● WHAT IS NEEDED
Reproduce every line of the entries below word for word, adding nothing and leaving nothing out.

● DATA SHOWN
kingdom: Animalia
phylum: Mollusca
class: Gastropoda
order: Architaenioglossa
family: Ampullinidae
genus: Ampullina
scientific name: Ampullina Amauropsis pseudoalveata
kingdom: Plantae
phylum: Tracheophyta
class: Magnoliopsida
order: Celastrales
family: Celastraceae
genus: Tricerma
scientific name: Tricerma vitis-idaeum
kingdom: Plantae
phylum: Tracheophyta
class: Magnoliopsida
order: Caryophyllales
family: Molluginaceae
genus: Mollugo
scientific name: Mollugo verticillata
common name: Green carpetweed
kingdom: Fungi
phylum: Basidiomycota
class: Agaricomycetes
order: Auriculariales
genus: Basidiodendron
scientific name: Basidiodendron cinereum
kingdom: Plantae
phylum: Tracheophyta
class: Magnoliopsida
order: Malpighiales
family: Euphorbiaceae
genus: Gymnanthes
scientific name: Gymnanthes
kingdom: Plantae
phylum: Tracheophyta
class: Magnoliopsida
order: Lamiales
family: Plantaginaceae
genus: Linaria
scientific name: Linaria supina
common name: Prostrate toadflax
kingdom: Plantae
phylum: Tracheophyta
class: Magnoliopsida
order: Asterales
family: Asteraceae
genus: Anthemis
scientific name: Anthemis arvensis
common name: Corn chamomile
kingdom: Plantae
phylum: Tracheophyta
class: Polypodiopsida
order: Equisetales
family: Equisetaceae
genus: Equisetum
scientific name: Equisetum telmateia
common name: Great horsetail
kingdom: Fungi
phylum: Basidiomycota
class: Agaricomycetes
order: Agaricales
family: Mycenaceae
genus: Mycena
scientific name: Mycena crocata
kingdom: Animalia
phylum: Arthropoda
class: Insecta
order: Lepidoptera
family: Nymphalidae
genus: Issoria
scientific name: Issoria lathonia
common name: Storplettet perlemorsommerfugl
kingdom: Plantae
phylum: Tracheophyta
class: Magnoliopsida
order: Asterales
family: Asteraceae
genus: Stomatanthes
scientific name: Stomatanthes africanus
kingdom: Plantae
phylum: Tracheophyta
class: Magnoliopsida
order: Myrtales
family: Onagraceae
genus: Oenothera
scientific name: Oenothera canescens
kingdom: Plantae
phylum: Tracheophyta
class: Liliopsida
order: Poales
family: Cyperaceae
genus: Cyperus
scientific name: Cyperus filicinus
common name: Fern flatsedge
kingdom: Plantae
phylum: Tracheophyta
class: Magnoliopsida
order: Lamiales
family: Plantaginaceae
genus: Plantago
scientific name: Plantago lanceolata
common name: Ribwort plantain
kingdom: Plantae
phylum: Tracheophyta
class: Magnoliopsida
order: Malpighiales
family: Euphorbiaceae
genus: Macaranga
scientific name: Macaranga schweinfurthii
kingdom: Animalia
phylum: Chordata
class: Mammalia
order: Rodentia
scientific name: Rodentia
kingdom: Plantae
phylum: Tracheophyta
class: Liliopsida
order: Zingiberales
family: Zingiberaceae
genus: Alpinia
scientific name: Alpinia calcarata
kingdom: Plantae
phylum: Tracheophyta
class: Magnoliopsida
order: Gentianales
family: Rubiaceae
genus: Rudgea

● TASK RESPONSE
kingdom: Animalia
phylum: Mollusca
class: Gastropoda
order: Architaenioglossa
family: Ampullinidae
genus: Ampullina
scientific name: Ampullina Amauropsis pseudoalveata
kingdom: Plantae
phylum: Tracheophyta
class: Magnoliopsida
order: Celastrales
family: Celastraceae
genus: Tricerma
scientific name: Tricerma vitis-idaeum
kingdom: Plantae
phylum: Tracheophyta
class: Magnoliopsida
order: Caryophyllales
family: Molluginaceae
genus: Mollugo
scientific name: Mollugo verticillata
common name: Green carpetweed
kingdom: Fungi
phylum: Basidiomycota
class: Agaricomycetes
order: Auriculariales
genus: Basidiodendron
scientific name: Basidiodendron cinereum
kingdom: Plantae
phylum: Tracheophyta
class: Magnoliopsida
order: Malpighiales
family: Euphorbiaceae
genus: Gymnanthes
scientific name: Gymnanthes
kingdom: Plantae
phylum: Tracheophyta
class: Magnoliopsida
order: Lamiales
family: Plantaginaceae
genus: Linaria
scientific name: Linaria supina
common name: Prostrate toadflax
kingdom: Plantae
phylum: Tracheophyta
class: Magnoliopsida
order: Asterales
family: Asteraceae
genus: Anthemis
scientific name: Anthemis arvensis
common name: Corn chamomile
kingdom: Plantae
phylum: Tracheophyta
class: Polypodiopsida
order: Equisetales
family: Equisetaceae
genus: Equisetum
scientific name: Equisetum telmateia
common name: Great horsetail
kingdom: Fungi
phylum: Basidiomycota
class: Agaricomycetes
order: Agaricales
family: Mycenaceae
genus: Mycena
scientific name: Mycena crocata
kingdom: Animalia
phylum: Arthropoda
class: Insecta
order: Lepidoptera
family: Nymphalidae
genus: Issoria
scientific name: Issoria lathonia
common name: Storplettet perlemorsommerfugl
kingdom: Plantae
phylum: Tracheophyta
class: Magnoliopsida
order: Asterales
family: Asteraceae
genus: Stomatanthes
scientific name: Stomatanthes africanus
kingdom: Plantae
phylum: Tracheophyta
class: Magnoliopsida
order: Myrtales
family: Onagraceae
genus: Oenothera
scientific name: Oenothera canescens
kingdom: Plantae
phylum: Tracheophyta
class: Liliopsida
order: Poales
family: Cyperaceae
genus: Cyperus
scientific name: Cyperus filicinus
common name: Fern flatsedge
kingdom: Plantae
phylum: Tracheophyta
class: Magnoliopsida
order: Lamiales
family: Plantaginaceae
genus: Plantago
scientific name: Plantago lanceolata
common name: Ribwort plantain
kingdom: Plantae
phylum: Tracheophyta
class: Magnoliopsida
order: Malpighiales
family: Euphorbiaceae
genus: Macaranga
scientific name: Macaranga schweinfurthii
kingdom: Animalia
phylum: Chordata
class: Mammalia
order: Rodentia
scientific name: Rodentia
kingdom: Plantae
phylum: Tracheophyta
class: Liliopsida
order: Zingiberales
family: Zingiberaceae
genus: Alpinia
scientific name: Alpinia calcarata
kingdom: Plantae
phylum: Tracheophyta
class: Magnoliopsida
order: Gentianales
family: Rubiaceae
genus: Rudgea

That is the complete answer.